Com a redemocratização nos anos 80 e os ajustes fiscais dos anos 80 e 90, os investimentos públicos no Brasil foram seriamente restringidos, como forma de combater o déficit fiscal e a inflação. Até aqui, tudo bem, já que a inflação brasileira, graças ao seu caráter inercial, chegou a níveis grotescos no final dos anos oitenta, provocando a retração dos investimentos privados (dado o grau de instabilidade econômica), a concentração de renda e a evaporação dos saldos reais de poupança monetária dos cidadãos. O problema é que, agora sem uma política de desenvolvimento regional patrocinada pelo governo federal, criou-se um vácuo institucional que contrabalanceasse a tendência à concentração das atividades econômicas no Sudeste (no estado de São Paulo especificamente), que, graças ao seu potencial de economias externas e internas às indústrias, tendem a atrair boa parte dos investimentos privados realizados no país.

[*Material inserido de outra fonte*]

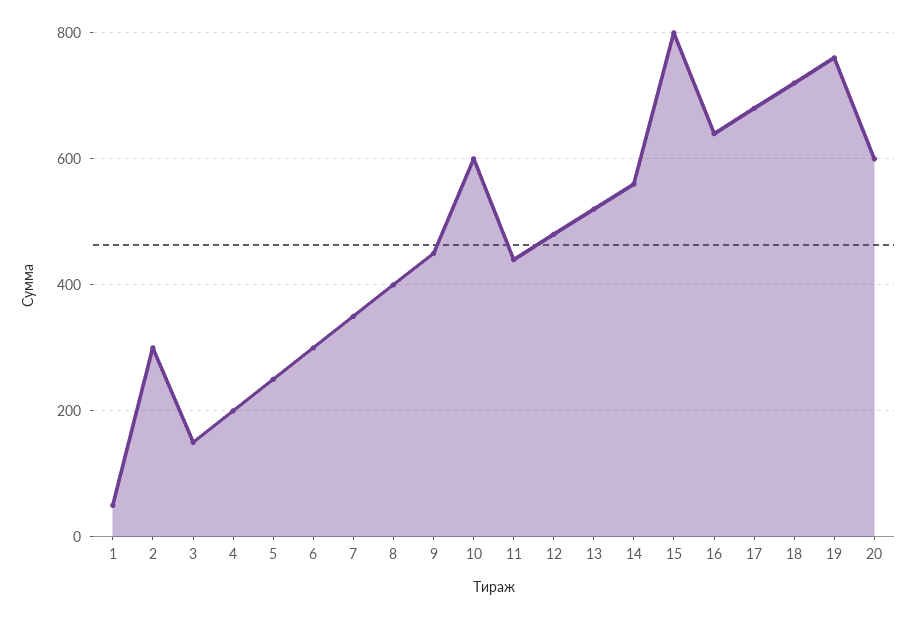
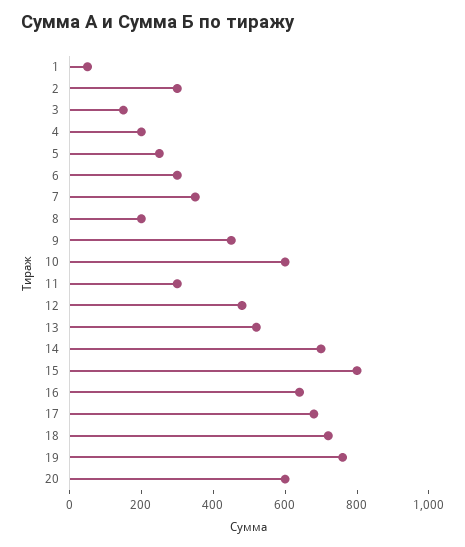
8: 400 -> 200
11: 440 -> 300
14: 560 -> 700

Assim, os governos estaduais passam a competir entre si para atrair investimentos privados para seus respectivos estados, usando instrumentos como incentivos fiscais e concessões financeiras, pensando apenas nas externalidades positivas que os investimentos no setor produtivo possam trazer às suas economias. Porém, tais instrumentos de guerra fiscal são bastante criticados sob o ponto de vista ético, uma vez que significam o desvio de recursos públicos para beneficiar o capital privado, em detrimento das demandas, atuais ou futuras, da população dos estados.

Na verdade, a própria eficiência da guerra fiscal em atrair investimentos para os estados periféricos de federação tende a deteriorar no longo prazo. Pois, os estados mais desenvolvidos podem dar o troco, isto é, conceder os mesmos incentivos ao capital privado, igualando os benefícios ao capital privado em nível nacional. A partir daí, as decisões privadas sobre os investimentos voltarão ao básico: os investidores preferirão áreas com melhor infra-estrutura e com boa dotação de capital humano, ou seja, com potenciais de economias internas e externas. Como os incentivos fiscais reduzem a capacidade financeira dos estados menos desenvolvidos, os mesmos terão menos recursos para investir nessas áreas, estando, portanto, fadados a perder a guerra.

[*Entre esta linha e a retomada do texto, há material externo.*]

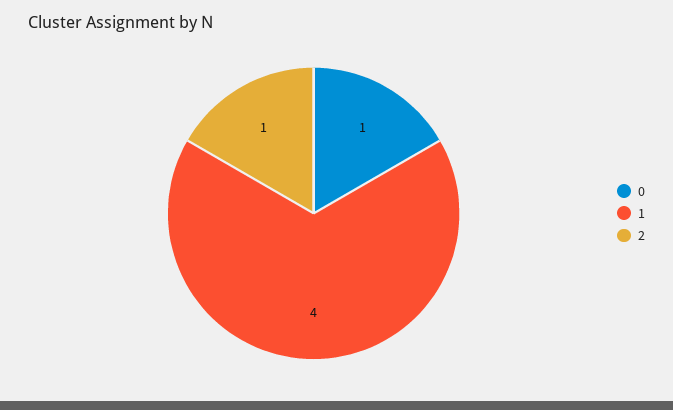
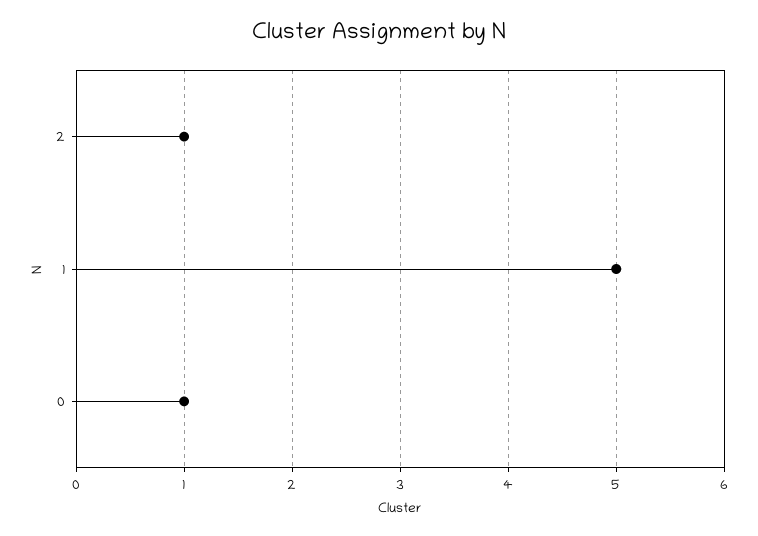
1: 4 -> 5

Nesse sentido, pode-se afirmar que a competição predatória entre as unidades federativas nacionais é altamente indesejável para o desenvolvimento nacional. Pois, estados não podem ser relacionados com empresas de uma indústria; para essas, o mecanismo de mercado e de concorrência, ao eliminar os agentes produtivos mais fracos, promove a eficiência setorial. No caso de estados e municípios, a concorrência leva a sobreposição dos mais forte economicamente aos mais fracos, mas como não podem desaparecer, como as empresas, os custos de sua ineficiência são transferidos integralmente para a população e para a União, pois esses estados se tornam dependentes das transferências federais compensatórias.

Por outro lado, os próprios instrumentos utilizados pelos governos estaduais na guerra fiscal são falhos: incentivos fiscais e concessões financeiras para empresas privadas são mecanismos de intervenção na atividade econômica obsoletos, não só porque contraria os princípios básicos do espírito empreendedor, provocando ineficiência econômica, como se tornam mecanismos visivelmente concentradores de renda, uma vez que os recursos da população vindo dos tributos acabam nas mãos privadas.

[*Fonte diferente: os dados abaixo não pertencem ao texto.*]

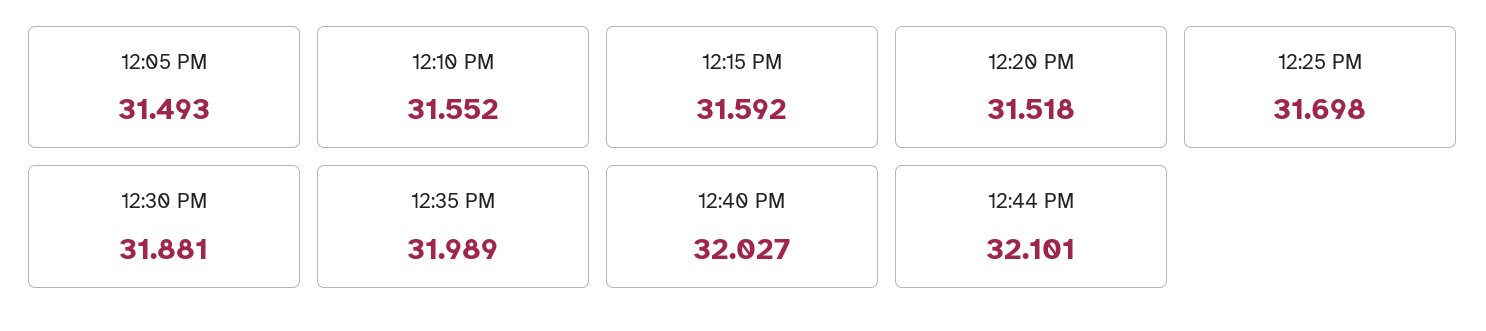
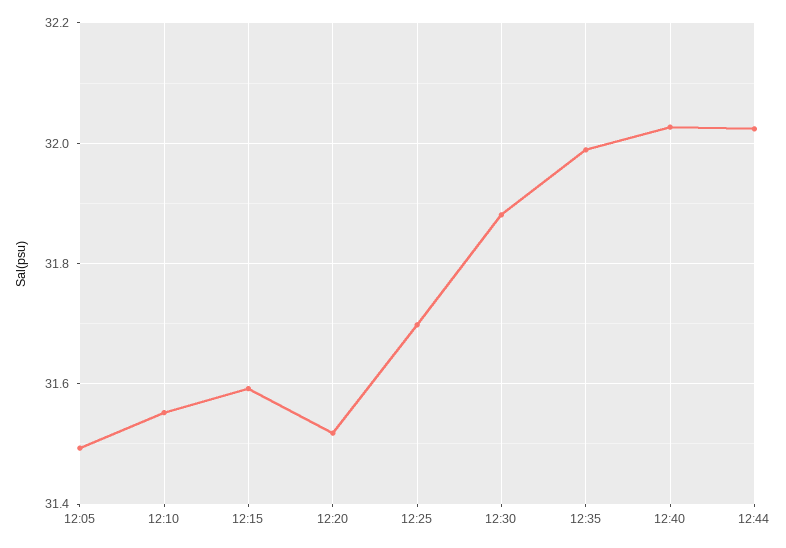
12:44 PM: 32.101 -> 32.02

A concorrência intergovernamental pode ser útil sim para trazer eficiência à economia regional (e, por conseqüência, nacional). Porém, necessita-se de arranjos competitivos saudáveis, e não predatórios, tais como o uso de recursos públicos para cada estado criar um ambiente econômico e social favorável para investimentos e negócios (estabilidade, infra-estrutura e recursos humanos), que promovam ao mesmo tempo eficiência econômica e satisfação das necessidades sociais. Porém, isso implica em investimentos de longo prazo realizados pelo setor público brasileiro. Para frear tentações predatórias de intervenção econômica de curto prazo realizadas pelos governos estaduais, é recomendável entrar em um terreno espinhoso da estrutura institucional e tributária nacional: a unificação nacional da alíquota do ICMS, o principal imposto estadual brasileiro.